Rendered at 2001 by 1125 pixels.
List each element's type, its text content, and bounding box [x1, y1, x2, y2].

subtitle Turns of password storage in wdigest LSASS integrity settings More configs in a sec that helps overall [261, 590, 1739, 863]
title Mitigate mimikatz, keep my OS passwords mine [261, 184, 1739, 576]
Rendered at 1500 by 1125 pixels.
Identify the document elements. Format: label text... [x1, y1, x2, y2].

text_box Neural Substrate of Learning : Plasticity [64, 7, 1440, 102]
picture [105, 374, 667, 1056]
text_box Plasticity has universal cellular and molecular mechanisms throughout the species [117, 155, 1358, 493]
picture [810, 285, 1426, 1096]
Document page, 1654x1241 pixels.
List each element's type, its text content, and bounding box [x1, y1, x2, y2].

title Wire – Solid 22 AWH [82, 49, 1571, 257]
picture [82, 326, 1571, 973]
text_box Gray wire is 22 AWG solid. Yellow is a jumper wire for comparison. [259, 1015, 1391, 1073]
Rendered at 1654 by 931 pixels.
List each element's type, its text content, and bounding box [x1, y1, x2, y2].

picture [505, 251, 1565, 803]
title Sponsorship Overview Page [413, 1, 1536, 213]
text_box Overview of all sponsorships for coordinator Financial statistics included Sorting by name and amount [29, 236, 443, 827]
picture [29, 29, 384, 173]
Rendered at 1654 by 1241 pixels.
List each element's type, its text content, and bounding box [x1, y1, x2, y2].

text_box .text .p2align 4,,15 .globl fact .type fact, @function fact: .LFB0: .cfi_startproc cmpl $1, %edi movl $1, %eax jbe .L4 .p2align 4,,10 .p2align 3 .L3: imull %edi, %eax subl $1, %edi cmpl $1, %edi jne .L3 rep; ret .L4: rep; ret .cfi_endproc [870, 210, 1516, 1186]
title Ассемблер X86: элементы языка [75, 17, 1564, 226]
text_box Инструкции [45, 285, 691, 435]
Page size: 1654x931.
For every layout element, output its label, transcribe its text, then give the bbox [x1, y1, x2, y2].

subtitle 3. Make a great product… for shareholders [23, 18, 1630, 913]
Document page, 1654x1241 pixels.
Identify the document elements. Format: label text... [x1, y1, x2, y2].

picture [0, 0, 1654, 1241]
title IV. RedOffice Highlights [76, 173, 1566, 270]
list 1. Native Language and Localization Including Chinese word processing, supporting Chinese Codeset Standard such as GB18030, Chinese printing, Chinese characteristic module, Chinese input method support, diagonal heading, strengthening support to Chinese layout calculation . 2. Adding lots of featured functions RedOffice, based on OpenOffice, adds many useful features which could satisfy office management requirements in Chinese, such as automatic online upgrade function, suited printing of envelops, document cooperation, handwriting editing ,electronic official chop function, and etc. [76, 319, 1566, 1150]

____

## Given problem
Retype, without any change, the part of the material that begins with the line containing "Rendered at 1500 by 1125 pixels." and ends with the line containing "text_box Gray wire". Include both of those lines.

## Answer for the task
Rendered at 1500 by 1125 pixels.
Identify the document elements. Format: label text... [x1, y1, x2, y2].

text_box Neural Substrate of Learning : Plasticity [64, 7, 1440, 102]
picture [105, 374, 667, 1056]
text_box Plasticity has universal cellular and molecular mechanisms throughout the species [117, 155, 1358, 493]
picture [810, 285, 1426, 1096]
Document page, 1654x1241 pixels.
List each element's type, its text content, and bounding box [x1, y1, x2, y2].

title Wire – Solid 22 AWH [82, 49, 1571, 257]
picture [82, 326, 1571, 973]
text_box Gray wire is 22 AWG solid. Yellow is a jumper wire for comparison. [259, 1015, 1391, 1073]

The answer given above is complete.